* **Task**
Every record below should be repeated exactly, with the pictures left out.

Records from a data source
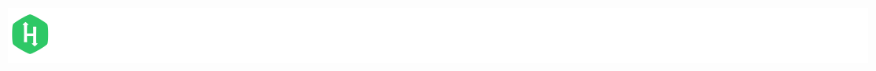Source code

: <img src="https://github.com/mr-shitij/mr-shitij/blob/main/imgs/hackerrank.svg" alt="drawing" width="50"/>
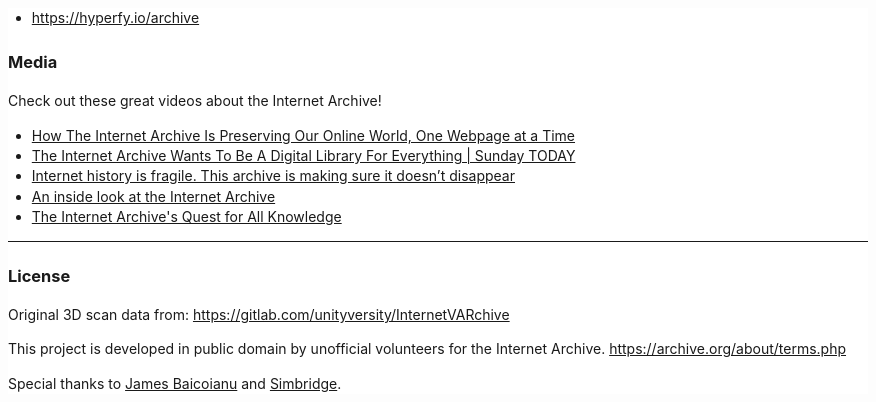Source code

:   - https://hyperfy.io/archive

### Media

Check out these great videos about the Internet Archive!

- [How The Internet Archive Is Preserving Our Online World, One Webpage at a Time](https://www.youtube.com/watch?v=hLww6JRxD4k)
- [The Internet Archive Wants To Be A Digital Library For Everything | Sunday TODAY](https://www.youtube.com/watch?v=8Qk9Me2bQYg)
- [Internet history is fragile. This archive is making sure it doesn’t disappear](https://www.youtube.com/watch?v=K8I28erYFLc)
- [An inside look at the Internet Archive](https://www.youtube.com/watch?v=6wz90mBFwBk)
- [The Internet Archive's Quest for All Knowledge](https://www.youtube.com/watch?v=ArYd01plrPo)

---

### License

Original 3D scan data from: https://gitlab.com/unityversity/InternetVARchive


This project is developed in public domain by unofficial volunteers for the Internet Archive.
https://archive.org/about/terms.php

Special thanks to [James Baicoianu](https://twitter.com/bai0) and [Simbridge](https://gitlab.com/unityversity/InternetVARchive).
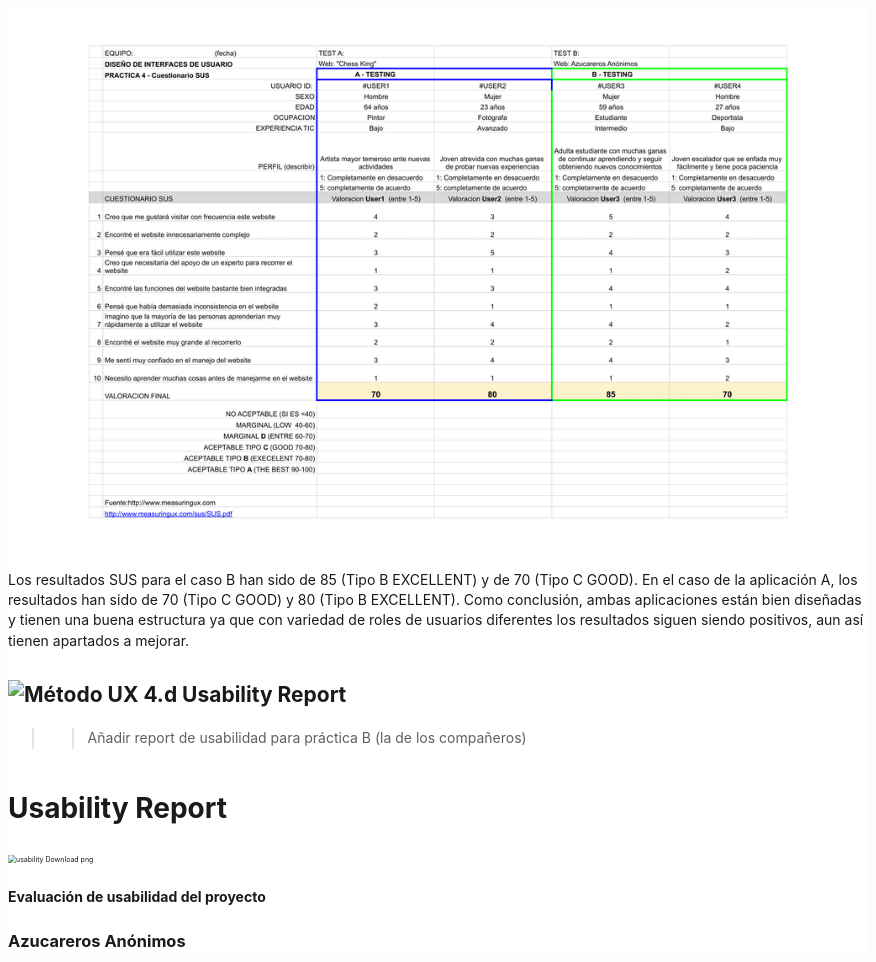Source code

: ![Resultados SUS](https://raw.githubusercontent.com/jseg380/DIU/master/P4/Cuestionario_SUS_DIU.png)
Los resultados SUS para el caso B han sido de 85 (Tipo B EXCELLENT) y de 70 (Tipo C GOOD). En el caso de la aplicación A, los resultados han sido de 70 (Tipo C GOOD) y 80 (Tipo B EXCELLENT).
Como conclusión, ambas aplicaciones están bien diseñadas y tienen una buena estructura ya que con variedad de roles de usuarios diferentes los resultados siguen siendo positivos, aun así tienen apartados a mejorar.

![Método UX](img/usability-report.png) 4.d Usability Report
----

>> Añadir report de usabilidad para práctica B (la de los compañeros)



# Usability Report


<img src="https://encrypted-tbn0.gstatic.com/images?q=tbn:ANd9GcRF017nhV-TFmNER2OM8UbXtdN6xwAKBYrv0i6onNfKu6Yn0BV0RK6aiOroeXl73LSY-B0&usqp=CAU" alt="usability Download png" style="zoom:50%;" />

#### Evaluación de usabilidad del proyecto

### Azucareros Anónimos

* **Task response**
Source code

: <img src="https://github.com/mr-shitij/mr-shitij/blob/main/imgs/hackerrank.svg" alt="drawing" width="50"/>
Source code

:   - https://hyperfy.io/archive

### Media

Check out these great videos about the Internet Archive!

- [How The Internet Archive Is Preserving Our Online World, One Webpage at a Time](https://www.youtube.com/watch?v=hLww6JRxD4k)
- [The Internet Archive Wants To Be A Digital Library For Everything | Sunday TODAY](https://www.youtube.com/watch?v=8Qk9Me2bQYg)
- [Internet history is fragile. This archive is making sure it doesn’t disappear](https://www.youtube.com/watch?v=K8I28erYFLc)
- [An inside look at the Internet Archive](https://www.youtube.com/watch?v=6wz90mBFwBk)
- [The Internet Archive's Quest for All Knowledge](https://www.youtube.com/watch?v=ArYd01plrPo)

---

### License

Original 3D scan data from: https://gitlab.com/unityversity/InternetVARchive


This project is developed in public domain by unofficial volunteers for the Internet Archive.
https://archive.org/about/terms.php

Special thanks to [James Baicoianu](https://twitter.com/bai0) and [Simbridge](https://gitlab.com/unityversity/InternetVARchive).
Source code

: ![Resultados SUS](https://raw.githubusercontent.com/jseg380/DIU/master/P4/Cuestionario_SUS_DIU.png)
Los resultados SUS para el caso B han sido de 85 (Tipo B EXCELLENT) y de 70 (Tipo C GOOD). En el caso de la aplicación A, los resultados han sido de 70 (Tipo C GOOD) y 80 (Tipo B EXCELLENT).
Como conclusión, ambas aplicaciones están bien diseñadas y tienen una buena estructura ya que con variedad de roles de usuarios diferentes los resultados siguen siendo positivos, aun así tienen apartados a mejorar.

![Método UX](img/usability-report.png) 4.d Usability Report
----

>> Añadir report de usabilidad para práctica B (la de los compañeros)



# Usability Report


<img src="https://encrypted-tbn0.gstatic.com/images?q=tbn:ANd9GcRF017nhV-TFmNER2OM8UbXtdN6xwAKBYrv0i6onNfKu6Yn0BV0RK6aiOroeXl73LSY-B0&usqp=CAU" alt="usability Download png" style="zoom:50%;" />

#### Evaluación de usabilidad del proyecto

### Azucareros Anónimos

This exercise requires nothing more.